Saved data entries
◇ ◇ ◇ ◇

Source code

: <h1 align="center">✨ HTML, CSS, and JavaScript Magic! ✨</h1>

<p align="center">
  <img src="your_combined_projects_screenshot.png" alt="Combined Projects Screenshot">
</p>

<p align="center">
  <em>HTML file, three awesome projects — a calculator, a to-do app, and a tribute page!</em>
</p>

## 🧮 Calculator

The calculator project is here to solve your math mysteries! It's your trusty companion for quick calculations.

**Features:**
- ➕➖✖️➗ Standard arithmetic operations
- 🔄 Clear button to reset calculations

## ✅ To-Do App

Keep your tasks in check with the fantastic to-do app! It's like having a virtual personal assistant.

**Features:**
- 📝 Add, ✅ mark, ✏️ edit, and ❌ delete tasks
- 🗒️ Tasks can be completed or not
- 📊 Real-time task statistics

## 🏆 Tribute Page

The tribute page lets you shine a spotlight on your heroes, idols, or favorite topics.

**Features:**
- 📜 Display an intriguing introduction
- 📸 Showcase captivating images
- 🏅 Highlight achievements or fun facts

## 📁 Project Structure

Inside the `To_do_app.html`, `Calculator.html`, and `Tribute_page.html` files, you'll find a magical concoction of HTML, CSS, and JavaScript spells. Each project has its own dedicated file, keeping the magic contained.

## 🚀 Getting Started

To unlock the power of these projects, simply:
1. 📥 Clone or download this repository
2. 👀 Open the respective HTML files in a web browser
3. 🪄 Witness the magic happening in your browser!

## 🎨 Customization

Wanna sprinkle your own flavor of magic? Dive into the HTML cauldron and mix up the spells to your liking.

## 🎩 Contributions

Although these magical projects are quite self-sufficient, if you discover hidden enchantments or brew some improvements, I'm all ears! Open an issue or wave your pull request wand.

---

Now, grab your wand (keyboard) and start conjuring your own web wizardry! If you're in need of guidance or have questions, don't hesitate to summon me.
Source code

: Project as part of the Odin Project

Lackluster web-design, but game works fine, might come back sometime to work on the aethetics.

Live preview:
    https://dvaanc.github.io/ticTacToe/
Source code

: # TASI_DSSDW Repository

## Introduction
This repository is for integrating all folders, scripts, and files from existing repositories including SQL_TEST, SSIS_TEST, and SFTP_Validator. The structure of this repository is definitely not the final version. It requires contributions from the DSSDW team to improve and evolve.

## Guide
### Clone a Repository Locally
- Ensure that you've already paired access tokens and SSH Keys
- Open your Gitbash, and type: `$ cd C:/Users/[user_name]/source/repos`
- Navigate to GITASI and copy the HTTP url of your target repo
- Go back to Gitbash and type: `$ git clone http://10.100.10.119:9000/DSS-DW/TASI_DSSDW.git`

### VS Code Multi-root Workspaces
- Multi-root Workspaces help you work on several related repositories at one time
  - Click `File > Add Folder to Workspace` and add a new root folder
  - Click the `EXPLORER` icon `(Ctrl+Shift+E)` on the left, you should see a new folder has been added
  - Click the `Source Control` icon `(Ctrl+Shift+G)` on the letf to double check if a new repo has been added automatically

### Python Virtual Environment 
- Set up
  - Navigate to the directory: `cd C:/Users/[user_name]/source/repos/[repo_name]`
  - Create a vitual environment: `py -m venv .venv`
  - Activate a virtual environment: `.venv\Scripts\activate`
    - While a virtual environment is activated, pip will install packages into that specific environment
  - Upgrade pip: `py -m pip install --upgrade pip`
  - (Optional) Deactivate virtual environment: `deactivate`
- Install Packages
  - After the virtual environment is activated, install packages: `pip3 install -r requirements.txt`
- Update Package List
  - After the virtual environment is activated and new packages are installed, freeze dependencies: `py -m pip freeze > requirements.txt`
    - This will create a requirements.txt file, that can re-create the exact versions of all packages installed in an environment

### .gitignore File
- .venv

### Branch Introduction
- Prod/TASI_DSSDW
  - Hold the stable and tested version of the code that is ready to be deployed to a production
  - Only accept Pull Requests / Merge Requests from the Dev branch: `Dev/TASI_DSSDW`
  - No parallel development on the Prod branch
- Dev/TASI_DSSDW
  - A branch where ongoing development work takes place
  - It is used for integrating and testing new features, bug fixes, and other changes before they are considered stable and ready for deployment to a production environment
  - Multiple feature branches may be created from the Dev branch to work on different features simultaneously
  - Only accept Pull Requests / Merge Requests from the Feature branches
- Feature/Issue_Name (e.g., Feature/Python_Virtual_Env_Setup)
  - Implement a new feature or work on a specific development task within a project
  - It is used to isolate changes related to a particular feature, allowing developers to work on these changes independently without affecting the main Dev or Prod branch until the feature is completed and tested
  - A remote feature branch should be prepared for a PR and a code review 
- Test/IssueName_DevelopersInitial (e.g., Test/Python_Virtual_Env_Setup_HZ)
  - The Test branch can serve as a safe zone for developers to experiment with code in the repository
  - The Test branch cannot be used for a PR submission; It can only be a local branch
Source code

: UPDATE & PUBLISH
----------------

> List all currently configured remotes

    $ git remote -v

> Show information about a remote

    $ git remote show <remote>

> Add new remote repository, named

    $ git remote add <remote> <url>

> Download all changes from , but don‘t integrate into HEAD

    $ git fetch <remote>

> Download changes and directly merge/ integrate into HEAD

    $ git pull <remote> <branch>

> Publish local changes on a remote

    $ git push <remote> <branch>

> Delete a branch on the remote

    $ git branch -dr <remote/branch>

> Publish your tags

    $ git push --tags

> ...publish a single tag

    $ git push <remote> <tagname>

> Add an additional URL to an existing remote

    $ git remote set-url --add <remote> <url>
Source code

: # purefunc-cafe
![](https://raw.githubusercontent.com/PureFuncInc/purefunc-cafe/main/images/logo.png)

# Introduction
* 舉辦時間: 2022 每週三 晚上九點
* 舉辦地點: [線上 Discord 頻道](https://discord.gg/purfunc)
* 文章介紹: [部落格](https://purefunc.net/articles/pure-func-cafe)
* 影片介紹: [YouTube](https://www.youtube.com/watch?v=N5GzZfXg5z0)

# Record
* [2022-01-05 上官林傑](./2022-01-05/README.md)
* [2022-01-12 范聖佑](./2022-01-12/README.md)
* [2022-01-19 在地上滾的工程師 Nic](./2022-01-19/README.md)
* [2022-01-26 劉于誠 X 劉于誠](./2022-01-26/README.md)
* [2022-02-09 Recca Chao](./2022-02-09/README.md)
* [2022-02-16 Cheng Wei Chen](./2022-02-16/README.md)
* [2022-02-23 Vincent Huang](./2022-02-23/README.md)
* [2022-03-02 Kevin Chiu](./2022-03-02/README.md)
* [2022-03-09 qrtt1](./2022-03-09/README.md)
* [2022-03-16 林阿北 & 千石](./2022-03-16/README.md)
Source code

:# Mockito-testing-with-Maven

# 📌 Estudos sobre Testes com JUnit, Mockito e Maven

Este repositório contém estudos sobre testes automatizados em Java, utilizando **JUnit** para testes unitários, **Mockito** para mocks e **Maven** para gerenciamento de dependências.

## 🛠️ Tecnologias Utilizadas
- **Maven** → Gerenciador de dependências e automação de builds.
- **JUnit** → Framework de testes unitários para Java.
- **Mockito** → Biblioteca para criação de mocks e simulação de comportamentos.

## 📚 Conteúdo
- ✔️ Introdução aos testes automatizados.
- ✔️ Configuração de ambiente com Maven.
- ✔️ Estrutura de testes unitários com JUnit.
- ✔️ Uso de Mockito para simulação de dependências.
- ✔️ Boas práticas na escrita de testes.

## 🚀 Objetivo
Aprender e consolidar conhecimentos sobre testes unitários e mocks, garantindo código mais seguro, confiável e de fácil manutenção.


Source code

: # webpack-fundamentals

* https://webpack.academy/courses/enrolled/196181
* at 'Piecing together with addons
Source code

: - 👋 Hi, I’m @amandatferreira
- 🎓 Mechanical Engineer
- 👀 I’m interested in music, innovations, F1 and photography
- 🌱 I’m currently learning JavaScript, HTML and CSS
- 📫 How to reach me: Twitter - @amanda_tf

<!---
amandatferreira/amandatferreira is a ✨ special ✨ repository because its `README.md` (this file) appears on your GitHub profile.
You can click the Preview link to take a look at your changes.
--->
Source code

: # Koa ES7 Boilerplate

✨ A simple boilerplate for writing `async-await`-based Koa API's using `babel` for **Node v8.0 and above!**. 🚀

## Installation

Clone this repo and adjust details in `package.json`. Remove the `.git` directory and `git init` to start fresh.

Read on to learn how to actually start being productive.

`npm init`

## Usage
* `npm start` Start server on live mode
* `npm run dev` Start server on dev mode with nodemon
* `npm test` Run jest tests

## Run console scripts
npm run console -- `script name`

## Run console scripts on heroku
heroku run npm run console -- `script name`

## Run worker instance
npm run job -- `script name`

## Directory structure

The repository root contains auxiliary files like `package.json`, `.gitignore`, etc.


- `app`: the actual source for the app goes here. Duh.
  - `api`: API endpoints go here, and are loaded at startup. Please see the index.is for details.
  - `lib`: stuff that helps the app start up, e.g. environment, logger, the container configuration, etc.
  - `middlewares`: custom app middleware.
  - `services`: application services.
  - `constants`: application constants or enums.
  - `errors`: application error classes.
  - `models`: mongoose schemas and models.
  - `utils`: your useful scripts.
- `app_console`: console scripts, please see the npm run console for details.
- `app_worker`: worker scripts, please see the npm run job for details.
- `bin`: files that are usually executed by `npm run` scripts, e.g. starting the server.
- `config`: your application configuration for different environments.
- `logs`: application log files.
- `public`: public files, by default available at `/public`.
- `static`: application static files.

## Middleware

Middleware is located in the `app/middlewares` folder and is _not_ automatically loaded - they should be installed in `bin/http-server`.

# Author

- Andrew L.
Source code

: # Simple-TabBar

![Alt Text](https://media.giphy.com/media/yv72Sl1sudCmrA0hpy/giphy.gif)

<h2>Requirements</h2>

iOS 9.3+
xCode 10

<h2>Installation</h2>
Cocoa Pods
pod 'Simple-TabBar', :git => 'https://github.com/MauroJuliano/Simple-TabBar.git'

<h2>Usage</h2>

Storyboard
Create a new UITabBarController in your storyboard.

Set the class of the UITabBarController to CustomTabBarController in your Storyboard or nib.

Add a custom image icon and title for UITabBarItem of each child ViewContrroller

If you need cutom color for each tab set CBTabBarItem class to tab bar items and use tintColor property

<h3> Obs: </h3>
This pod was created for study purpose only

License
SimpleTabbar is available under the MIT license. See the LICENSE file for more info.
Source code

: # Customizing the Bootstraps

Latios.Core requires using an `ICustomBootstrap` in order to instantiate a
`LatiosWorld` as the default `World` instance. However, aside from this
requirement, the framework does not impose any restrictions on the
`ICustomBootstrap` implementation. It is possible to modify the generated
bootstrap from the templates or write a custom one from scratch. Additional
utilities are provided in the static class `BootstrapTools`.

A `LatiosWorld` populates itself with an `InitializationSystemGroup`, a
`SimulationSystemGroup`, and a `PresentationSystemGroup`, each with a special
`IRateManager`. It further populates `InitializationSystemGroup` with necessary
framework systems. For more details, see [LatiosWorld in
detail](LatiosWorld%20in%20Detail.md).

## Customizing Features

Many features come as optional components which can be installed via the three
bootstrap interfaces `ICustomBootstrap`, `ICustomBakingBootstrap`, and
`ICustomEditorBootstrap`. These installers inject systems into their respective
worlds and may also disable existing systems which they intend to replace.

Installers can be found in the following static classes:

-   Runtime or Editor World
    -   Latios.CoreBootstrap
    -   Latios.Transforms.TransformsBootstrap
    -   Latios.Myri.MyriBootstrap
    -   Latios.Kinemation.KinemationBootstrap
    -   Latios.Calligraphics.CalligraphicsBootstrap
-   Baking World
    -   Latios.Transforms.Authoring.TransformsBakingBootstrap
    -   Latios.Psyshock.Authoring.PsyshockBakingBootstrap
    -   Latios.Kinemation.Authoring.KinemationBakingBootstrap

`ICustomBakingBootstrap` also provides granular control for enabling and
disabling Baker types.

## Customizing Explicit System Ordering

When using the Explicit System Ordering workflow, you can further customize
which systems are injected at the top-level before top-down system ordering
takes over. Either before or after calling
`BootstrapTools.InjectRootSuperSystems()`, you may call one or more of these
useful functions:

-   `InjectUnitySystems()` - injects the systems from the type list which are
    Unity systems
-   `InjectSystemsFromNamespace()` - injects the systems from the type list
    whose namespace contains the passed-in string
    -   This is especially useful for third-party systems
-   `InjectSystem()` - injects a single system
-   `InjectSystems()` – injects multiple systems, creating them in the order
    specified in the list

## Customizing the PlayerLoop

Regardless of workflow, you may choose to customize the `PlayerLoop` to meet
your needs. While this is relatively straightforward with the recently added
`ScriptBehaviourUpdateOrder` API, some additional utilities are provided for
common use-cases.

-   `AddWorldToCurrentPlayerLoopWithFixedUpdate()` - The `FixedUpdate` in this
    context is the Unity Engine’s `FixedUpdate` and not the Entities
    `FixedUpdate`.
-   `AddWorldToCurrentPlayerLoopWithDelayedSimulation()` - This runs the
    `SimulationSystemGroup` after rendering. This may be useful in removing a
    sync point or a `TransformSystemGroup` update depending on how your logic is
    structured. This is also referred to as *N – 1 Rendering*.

◇ ◇ ◇ ◇

TASK DETAILS:
From the first line of the data above through the line containing "## Introduction", repeat each line exactly, and add nothing.

WRITTEN ANSWER:
Source code

: <h1 align="center">✨ HTML, CSS, and JavaScript Magic! ✨</h1>

<p align="center">
  <img src="your_combined_projects_screenshot.png" alt="Combined Projects Screenshot">
</p>

<p align="center">
  <em>HTML file, three awesome projects — a calculator, a to-do app, and a tribute page!</em>
</p>

## 🧮 Calculator

The calculator project is here to solve your math mysteries! It's your trusty companion for quick calculations.

**Features:**
- ➕➖✖️➗ Standard arithmetic operations
- 🔄 Clear button to reset calculations

## ✅ To-Do App

Keep your tasks in check with the fantastic to-do app! It's like having a virtual personal assistant.

**Features:**
- 📝 Add, ✅ mark, ✏️ edit, and ❌ delete tasks
- 🗒️ Tasks can be completed or not
- 📊 Real-time task statistics

## 🏆 Tribute Page

The tribute page lets you shine a spotlight on your heroes, idols, or favorite topics.

**Features:**
- 📜 Display an intriguing introduction
- 📸 Showcase captivating images
- 🏅 Highlight achievements or fun facts

## 📁 Project Structure

Inside the `To_do_app.html`, `Calculator.html`, and `Tribute_page.html` files, you'll find a magical concoction of HTML, CSS, and JavaScript spells. Each project has its own dedicated file, keeping the magic contained.

## 🚀 Getting Started

To unlock the power of these projects, simply:
1. 📥 Clone or download this repository
2. 👀 Open the respective HTML files in a web browser
3. 🪄 Witness the magic happening in your browser!

## 🎨 Customization

Wanna sprinkle your own flavor of magic? Dive into the HTML cauldron and mix up the spells to your liking.

## 🎩 Contributions

Although these magical projects are quite self-sufficient, if you discover hidden enchantments or brew some improvements, I'm all ears! Open an issue or wave your pull request wand.

---

Now, grab your wand (keyboard) and start conjuring your own web wizardry! If you're in need of guidance or have questions, don't hesitate to summon me.
Source code

: Project as part of the Odin Project

Lackluster web-design, but game works fine, might come back sometime to work on the aethetics.

Live preview:
    https://dvaanc.github.io/ticTacToe/
Source code

: # TASI_DSSDW Repository

## Introduction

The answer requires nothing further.